* [TASK TO COMPLETE] Search the material for lines containing the word "general", and copy each one.
───── THE RECORDS ─────
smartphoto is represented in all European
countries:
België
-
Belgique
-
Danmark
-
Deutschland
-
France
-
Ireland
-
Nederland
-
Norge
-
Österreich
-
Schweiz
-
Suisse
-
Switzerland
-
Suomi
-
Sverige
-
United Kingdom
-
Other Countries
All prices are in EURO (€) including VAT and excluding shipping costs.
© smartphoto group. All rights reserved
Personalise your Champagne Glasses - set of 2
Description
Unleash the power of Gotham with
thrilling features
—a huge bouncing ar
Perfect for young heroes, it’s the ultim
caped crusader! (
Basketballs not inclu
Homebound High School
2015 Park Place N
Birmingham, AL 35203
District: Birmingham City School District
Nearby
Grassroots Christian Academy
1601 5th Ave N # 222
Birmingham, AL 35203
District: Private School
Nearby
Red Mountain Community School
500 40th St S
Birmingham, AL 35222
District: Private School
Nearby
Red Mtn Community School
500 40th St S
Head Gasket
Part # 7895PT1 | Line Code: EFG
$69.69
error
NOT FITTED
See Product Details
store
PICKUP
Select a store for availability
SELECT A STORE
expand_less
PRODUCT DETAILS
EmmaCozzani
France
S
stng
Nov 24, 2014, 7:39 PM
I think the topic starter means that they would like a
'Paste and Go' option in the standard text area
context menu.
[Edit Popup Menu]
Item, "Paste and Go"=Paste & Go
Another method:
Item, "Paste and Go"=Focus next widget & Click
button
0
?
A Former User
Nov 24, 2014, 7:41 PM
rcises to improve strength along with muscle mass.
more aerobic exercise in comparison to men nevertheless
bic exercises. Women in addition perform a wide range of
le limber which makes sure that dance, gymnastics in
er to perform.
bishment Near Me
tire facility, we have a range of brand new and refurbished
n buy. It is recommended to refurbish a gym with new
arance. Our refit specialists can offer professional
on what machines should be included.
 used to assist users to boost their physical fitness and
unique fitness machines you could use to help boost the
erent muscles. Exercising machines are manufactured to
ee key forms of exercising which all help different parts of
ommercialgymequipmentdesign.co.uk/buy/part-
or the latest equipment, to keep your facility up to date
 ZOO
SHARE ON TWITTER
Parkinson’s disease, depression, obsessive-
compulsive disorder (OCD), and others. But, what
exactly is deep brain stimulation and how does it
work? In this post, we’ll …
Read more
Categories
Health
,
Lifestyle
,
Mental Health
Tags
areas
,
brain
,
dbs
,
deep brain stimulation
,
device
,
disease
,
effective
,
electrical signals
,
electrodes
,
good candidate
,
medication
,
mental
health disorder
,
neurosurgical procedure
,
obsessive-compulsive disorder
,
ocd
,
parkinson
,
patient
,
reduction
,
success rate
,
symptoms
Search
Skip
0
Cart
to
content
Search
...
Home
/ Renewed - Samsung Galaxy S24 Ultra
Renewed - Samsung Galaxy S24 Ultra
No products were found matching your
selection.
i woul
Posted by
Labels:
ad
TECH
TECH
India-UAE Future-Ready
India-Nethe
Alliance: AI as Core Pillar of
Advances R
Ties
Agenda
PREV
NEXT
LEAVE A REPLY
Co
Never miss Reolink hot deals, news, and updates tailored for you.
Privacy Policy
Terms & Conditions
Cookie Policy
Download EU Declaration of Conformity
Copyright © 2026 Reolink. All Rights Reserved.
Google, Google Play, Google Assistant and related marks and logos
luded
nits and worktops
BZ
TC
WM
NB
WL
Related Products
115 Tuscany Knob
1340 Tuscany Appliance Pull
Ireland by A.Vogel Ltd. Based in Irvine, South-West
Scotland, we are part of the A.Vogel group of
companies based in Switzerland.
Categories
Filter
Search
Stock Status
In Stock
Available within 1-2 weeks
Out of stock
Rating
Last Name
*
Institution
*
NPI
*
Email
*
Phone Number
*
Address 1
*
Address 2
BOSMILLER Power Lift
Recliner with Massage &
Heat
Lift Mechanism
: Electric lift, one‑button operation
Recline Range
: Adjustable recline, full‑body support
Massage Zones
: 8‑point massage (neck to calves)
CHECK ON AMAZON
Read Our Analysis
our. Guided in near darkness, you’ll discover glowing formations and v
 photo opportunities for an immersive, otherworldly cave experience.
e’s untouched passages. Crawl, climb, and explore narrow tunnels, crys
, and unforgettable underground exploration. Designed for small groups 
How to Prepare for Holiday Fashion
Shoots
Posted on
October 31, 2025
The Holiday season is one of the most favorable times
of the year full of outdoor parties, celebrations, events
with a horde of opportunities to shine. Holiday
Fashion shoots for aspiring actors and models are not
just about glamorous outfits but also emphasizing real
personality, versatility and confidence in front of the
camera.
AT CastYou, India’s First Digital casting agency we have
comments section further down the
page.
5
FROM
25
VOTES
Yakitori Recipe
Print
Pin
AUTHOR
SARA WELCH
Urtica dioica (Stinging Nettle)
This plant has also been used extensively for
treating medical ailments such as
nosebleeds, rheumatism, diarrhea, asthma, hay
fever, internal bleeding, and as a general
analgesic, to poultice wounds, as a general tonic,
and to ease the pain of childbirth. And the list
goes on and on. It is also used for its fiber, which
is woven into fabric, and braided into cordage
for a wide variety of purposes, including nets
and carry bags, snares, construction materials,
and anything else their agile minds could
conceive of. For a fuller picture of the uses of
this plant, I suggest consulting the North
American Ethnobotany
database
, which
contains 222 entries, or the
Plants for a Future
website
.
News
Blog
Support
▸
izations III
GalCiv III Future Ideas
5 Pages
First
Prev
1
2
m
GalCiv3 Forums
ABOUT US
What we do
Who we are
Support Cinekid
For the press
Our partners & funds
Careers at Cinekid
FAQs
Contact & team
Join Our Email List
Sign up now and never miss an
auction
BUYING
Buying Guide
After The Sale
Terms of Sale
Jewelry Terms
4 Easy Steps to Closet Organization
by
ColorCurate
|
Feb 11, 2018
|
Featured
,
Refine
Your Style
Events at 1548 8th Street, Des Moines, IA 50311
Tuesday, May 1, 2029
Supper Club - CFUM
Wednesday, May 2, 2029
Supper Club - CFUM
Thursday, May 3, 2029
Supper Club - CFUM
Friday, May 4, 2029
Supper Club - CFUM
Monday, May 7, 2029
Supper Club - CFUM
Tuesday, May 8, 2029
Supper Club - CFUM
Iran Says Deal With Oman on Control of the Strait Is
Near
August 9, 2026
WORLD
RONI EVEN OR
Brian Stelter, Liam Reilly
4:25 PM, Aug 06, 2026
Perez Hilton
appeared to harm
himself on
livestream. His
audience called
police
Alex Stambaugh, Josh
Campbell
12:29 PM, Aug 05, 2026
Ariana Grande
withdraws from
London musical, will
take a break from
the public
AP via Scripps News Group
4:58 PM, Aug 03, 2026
─────
* [SOLVED PROBLEM]
fever, internal bleeding, and as a general
analgesic, to poultice wounds, as a general tonic,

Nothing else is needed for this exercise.